Saturday, October 16, 2010

In The Loved One by Evelyn Waugh, how does Dennis Barlow demonstrate the theme that death is artificial in America ?

The Loved One by Evelyn Waugh is a satirical novel that targets what Waugh considers the inanity and superficiality of American life. The targets of his satire include Hollywood, the mortuary industry, and journalism. In each case, he shows that under a facade of moral seriousness lies corruption, acquisitiveness, or stupidity. 


The most biting satire in the book is reserved for the operation of The Happier Hunting Ground, a pet cemetery that is seen through the eyes of Dennis Barlow, a cynical Englishman, whose poetry is just as much a facade as the ornate funerals given to the pampered pets of the Hollywood elite. 
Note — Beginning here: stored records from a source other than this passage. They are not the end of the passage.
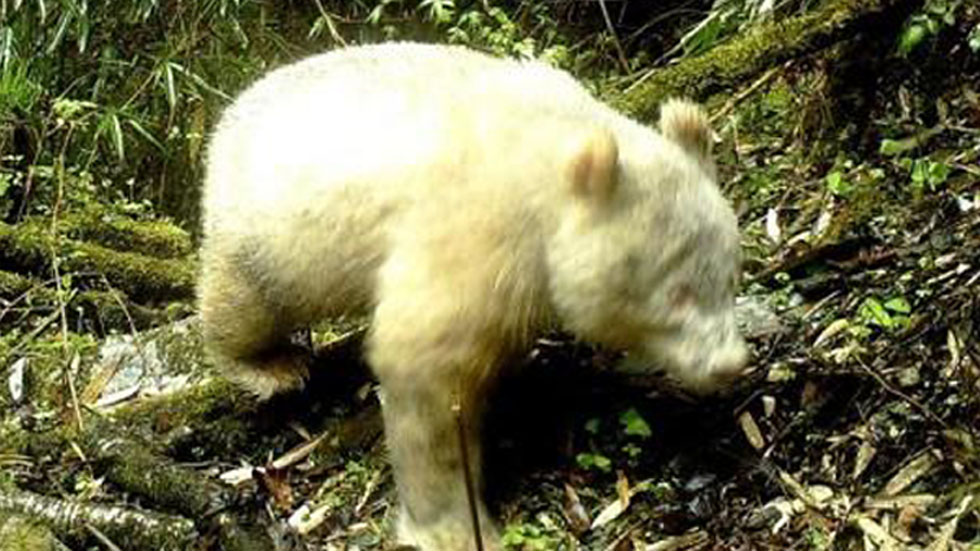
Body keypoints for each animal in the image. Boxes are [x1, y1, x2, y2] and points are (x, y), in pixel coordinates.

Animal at [198, 42, 748, 551]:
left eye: (730, 277)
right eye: (677, 294)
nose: (730, 363)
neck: (550, 158)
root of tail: (231, 113)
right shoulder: (477, 232)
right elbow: (425, 366)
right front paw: (452, 525)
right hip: (267, 232)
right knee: (244, 303)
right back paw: (271, 366)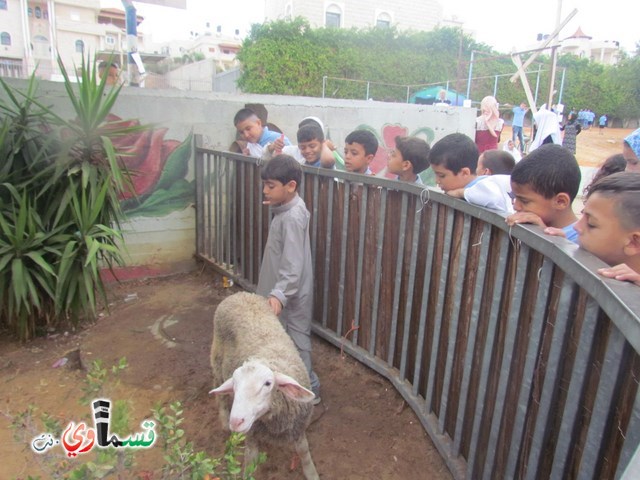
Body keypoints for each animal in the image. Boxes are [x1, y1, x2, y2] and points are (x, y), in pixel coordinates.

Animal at [210, 290, 320, 480]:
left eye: (268, 383)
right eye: (235, 384)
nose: (236, 421)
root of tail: (239, 294)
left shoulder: (298, 428)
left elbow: (304, 452)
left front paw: (311, 473)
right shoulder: (252, 434)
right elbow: (250, 461)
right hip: (217, 360)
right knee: (221, 395)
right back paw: (224, 421)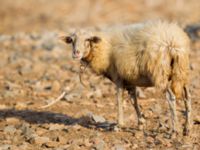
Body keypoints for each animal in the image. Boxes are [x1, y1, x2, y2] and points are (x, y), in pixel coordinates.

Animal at [61, 20, 191, 136]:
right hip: (181, 72)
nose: (76, 53)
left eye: (88, 40)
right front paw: (140, 123)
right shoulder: (130, 81)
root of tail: (173, 42)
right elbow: (134, 101)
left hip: (160, 73)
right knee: (187, 98)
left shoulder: (118, 78)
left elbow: (119, 100)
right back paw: (187, 129)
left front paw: (119, 125)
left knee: (171, 97)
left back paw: (174, 130)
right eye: (71, 40)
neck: (103, 48)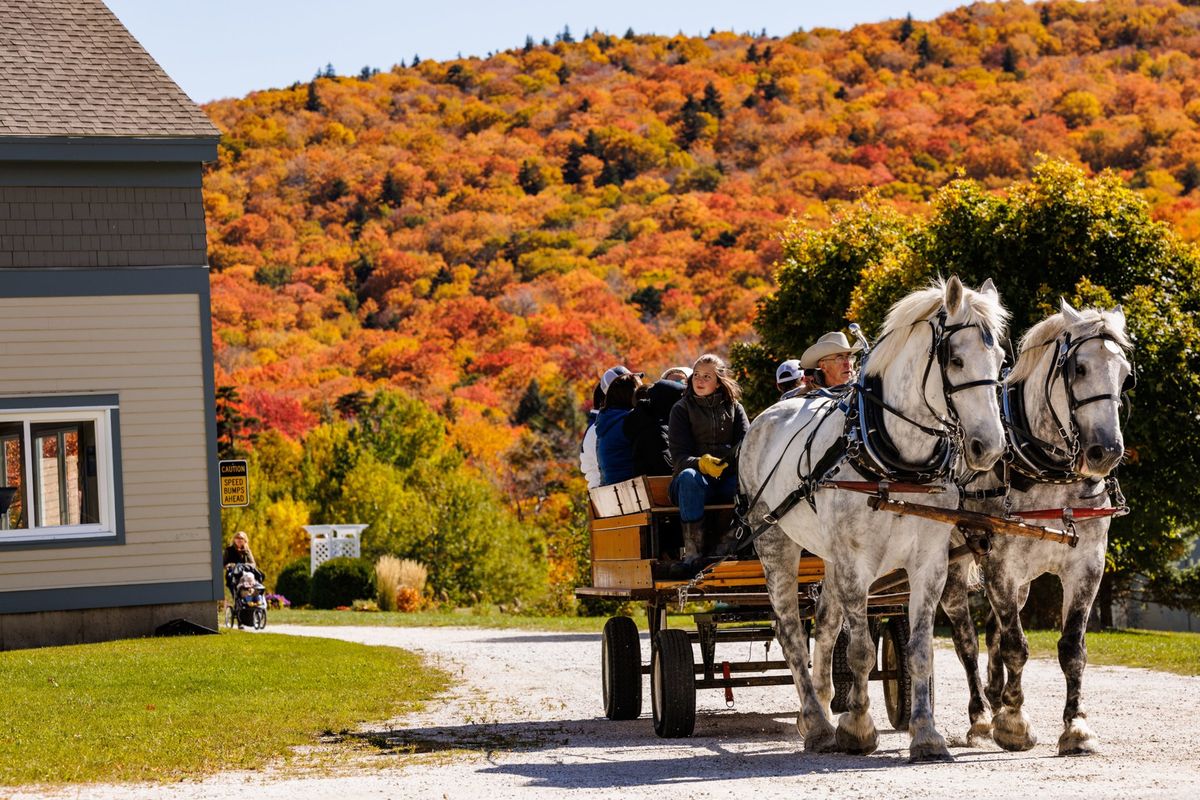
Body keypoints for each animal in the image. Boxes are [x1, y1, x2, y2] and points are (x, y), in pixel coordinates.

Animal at [739, 280, 1012, 762]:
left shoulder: (929, 563)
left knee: (825, 623)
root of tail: (767, 415)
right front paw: (858, 728)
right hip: (773, 541)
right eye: (956, 360)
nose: (989, 447)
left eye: (1000, 359)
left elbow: (919, 650)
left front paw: (926, 734)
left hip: (828, 554)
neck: (898, 461)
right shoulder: (856, 563)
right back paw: (816, 722)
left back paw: (820, 706)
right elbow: (862, 650)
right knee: (791, 630)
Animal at [940, 302, 1128, 758]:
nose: (1106, 452)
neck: (1049, 473)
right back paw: (981, 716)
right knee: (966, 638)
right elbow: (1016, 646)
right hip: (951, 566)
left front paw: (1076, 728)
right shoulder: (1001, 565)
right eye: (1079, 368)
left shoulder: (1086, 565)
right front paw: (1014, 722)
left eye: (1126, 375)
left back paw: (994, 696)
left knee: (992, 631)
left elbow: (1071, 649)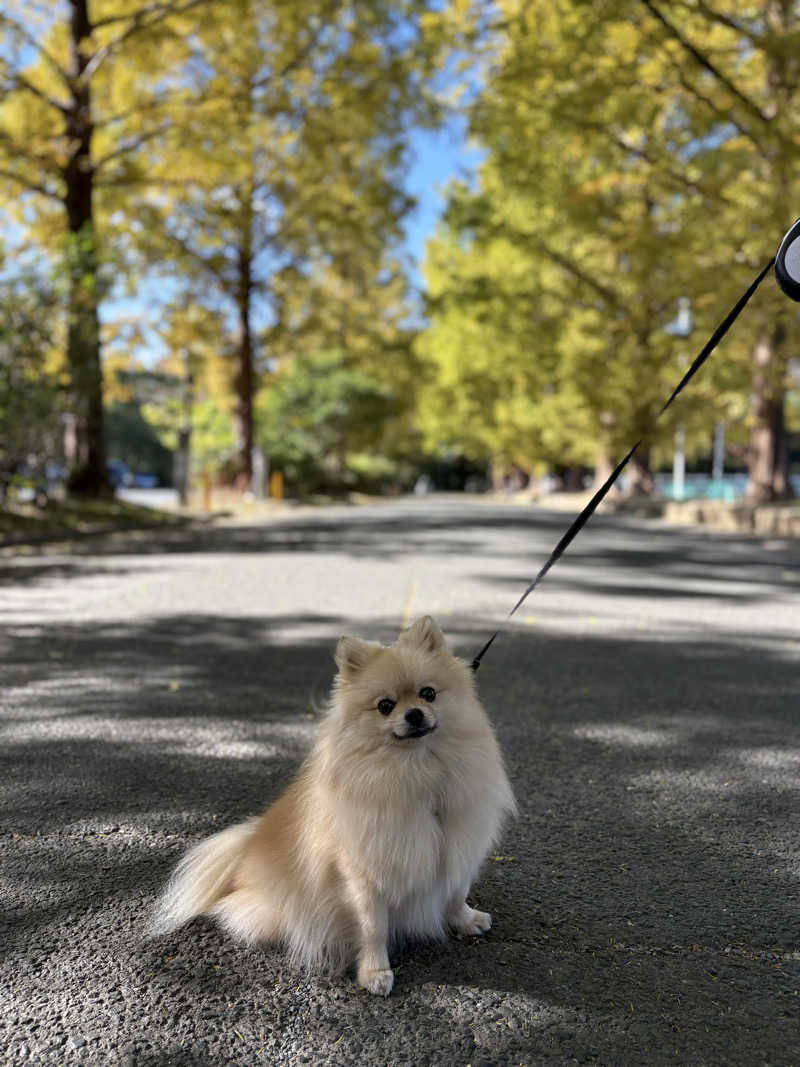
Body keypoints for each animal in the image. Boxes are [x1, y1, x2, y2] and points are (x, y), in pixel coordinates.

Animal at [152, 614, 516, 994]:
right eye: (385, 706)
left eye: (428, 693)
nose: (415, 714)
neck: (416, 772)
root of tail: (245, 851)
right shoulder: (364, 874)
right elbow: (374, 927)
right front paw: (375, 972)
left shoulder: (456, 845)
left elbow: (455, 891)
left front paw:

The artificial nature of death is shown in the way corpses are made to look almost alive through the use of cosmetics, sanitizing the experience of death. Death is also sugar-coated through sentimentality and ritual. By blending pet and human deaths and refracting the experience of human mortuary services through animal ones which hold up a mirror to them, Waugh shows that death has been sugar-coated and made almost unreal and overly pretty in the American tradition. As a devout Catholic himself, Waugh is implicitly suggesting that the saccharine cliches of commercialized funerary homes have replaced a more profound religious understanding of death.


The most biting critique occurs when Dennis arranges for Joyboy to receive the following annual message:



Your little Aimee is wagging her tail in heaven tonight, thinking of you.



This sort of anodyne reminder of the anniversary of a death stands in opposition to the profound ritual of the All Souls' liturgy commemorating the faithful departed.